Objective: Glycated hemoglobin (HbA₁(c)), used to monitor and diagnose diabetes, is influenced by average glycemia over a 2- to 3-month period. Genetic factors affecting expression, turnover, and abnormal glycation of hemoglobin could also be associated with increased levels of HbA₁(c). We aimed to identify such genetic factors and investigate the extent to which they influence diabetes classification based on HbA₁(c) levels.
Research design and methods: We studied associations with HbA₁(c) in up to 46,368 nondiabetic adults of European descent from 23 genome-wide association studies (GWAS) and 8 cohorts with de novo genotyped single nucleotide polymorphisms (SNPs). We combined studies using inverse-variance meta-analysis and tested mediation by glycemia using conditional analyses. We estimated the global effect of HbA₁(c) loci using a multilocus risk score, and used net reclassification to estimate genetic effects on diabetes screening.
Results: Ten loci reached genome-wide significant association with HbA(1c), including six new loci near FN3K (lead SNP/P value, rs1046896/P = 1.6 × 10⁻²⁶), HFE (rs1800562/P = 2.6 × 10⁻²⁰), TMPRSS6 (rs855791/P = 2.7 × 10⁻¹⁴), ANK1 (rs4737009/P = 6.1 × 10⁻¹²), SPTA1 (rs2779116/P = 2.8 × 10⁻⁹) and ATP11A/TUBGCP3 (rs7998202/P = 5.2 × 10⁻⁹), and four known HbA₁(c) loci: HK1 (rs16926246/P = 3.1 × 10⁻⁵⁴), MTNR1B (rs1387153/P = 4.0 × 10⁻¹¹), GCK (rs1799884/P = 1.5 × 10⁻²⁰) and G6PC2/ABCB11 (rs552976/P = 8.2 × 10⁻¹⁸). We show that associations with HbA₁(c) are partly a function of hyperglycemia associated with 3 of the 10 loci (GCK, G6PC2 and MTNR1B). The seven nonglycemic loci accounted for a 0.19 (% HbA₁(c)) difference between the extreme 10% tails of the risk score, and would reclassify ∼2% of a general white population screened for diabetes with HbA₁(c).

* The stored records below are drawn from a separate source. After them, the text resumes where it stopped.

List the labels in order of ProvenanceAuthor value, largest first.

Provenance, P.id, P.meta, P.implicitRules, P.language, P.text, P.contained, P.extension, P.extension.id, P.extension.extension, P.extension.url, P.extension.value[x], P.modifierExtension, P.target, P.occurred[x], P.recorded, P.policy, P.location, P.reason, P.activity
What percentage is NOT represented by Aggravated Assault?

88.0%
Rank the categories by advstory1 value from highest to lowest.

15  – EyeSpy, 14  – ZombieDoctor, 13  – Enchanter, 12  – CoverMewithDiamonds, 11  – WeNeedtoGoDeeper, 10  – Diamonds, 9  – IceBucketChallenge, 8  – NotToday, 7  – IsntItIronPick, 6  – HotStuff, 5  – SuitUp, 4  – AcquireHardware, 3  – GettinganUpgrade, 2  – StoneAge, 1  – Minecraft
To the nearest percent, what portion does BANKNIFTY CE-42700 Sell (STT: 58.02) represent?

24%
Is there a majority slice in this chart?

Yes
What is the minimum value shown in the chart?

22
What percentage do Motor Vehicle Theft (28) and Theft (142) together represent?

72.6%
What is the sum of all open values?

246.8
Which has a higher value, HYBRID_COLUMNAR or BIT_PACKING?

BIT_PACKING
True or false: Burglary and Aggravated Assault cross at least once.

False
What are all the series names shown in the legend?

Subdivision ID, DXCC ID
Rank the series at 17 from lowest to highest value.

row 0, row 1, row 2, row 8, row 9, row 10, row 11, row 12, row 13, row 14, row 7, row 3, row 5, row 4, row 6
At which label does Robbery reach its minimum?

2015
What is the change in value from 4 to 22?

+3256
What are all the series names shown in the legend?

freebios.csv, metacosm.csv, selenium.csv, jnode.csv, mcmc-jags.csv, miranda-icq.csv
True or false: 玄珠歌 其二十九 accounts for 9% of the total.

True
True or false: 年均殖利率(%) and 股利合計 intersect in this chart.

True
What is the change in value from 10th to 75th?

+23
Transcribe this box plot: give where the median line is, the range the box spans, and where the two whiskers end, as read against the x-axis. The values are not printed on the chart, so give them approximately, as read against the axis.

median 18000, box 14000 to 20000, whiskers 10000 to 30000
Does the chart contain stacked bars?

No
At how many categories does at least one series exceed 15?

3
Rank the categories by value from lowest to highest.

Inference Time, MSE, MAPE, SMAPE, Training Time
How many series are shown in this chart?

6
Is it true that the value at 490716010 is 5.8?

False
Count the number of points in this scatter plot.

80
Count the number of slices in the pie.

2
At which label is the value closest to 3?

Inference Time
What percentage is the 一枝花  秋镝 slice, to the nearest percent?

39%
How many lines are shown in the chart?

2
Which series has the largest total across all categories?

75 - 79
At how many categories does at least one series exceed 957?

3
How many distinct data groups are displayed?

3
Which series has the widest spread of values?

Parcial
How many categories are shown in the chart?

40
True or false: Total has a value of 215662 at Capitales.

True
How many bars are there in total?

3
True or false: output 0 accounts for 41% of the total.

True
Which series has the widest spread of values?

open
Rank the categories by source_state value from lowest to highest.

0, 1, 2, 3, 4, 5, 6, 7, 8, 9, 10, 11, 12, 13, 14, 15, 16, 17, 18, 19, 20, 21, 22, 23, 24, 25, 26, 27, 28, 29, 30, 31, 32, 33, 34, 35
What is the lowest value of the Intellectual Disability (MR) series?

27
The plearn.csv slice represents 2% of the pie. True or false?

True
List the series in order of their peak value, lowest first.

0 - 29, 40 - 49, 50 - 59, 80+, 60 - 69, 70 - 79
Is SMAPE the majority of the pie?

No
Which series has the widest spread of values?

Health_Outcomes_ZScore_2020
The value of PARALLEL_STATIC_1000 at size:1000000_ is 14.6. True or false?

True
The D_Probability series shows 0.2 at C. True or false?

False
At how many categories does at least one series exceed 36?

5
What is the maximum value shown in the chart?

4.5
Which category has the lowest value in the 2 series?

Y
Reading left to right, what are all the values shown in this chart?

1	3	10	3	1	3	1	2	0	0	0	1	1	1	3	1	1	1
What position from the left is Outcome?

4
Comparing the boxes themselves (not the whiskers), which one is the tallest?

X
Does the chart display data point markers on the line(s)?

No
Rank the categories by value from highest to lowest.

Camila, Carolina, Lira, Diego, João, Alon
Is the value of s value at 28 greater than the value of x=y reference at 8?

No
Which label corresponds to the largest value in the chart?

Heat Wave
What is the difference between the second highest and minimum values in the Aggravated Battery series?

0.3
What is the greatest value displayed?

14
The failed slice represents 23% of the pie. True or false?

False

Conclusions: GWAS identified 10 genetic loci reproducibly associated with HbA₁(c). Six are novel and seven map to loci where rarer variants cause hereditary anemias and iron storage disorders. Common variants at these loci likely influence HbA₁(c) levels via erythrocyte biology, and confer a small but detectable reclassification of diabetes diagnosis by HbA₁(c).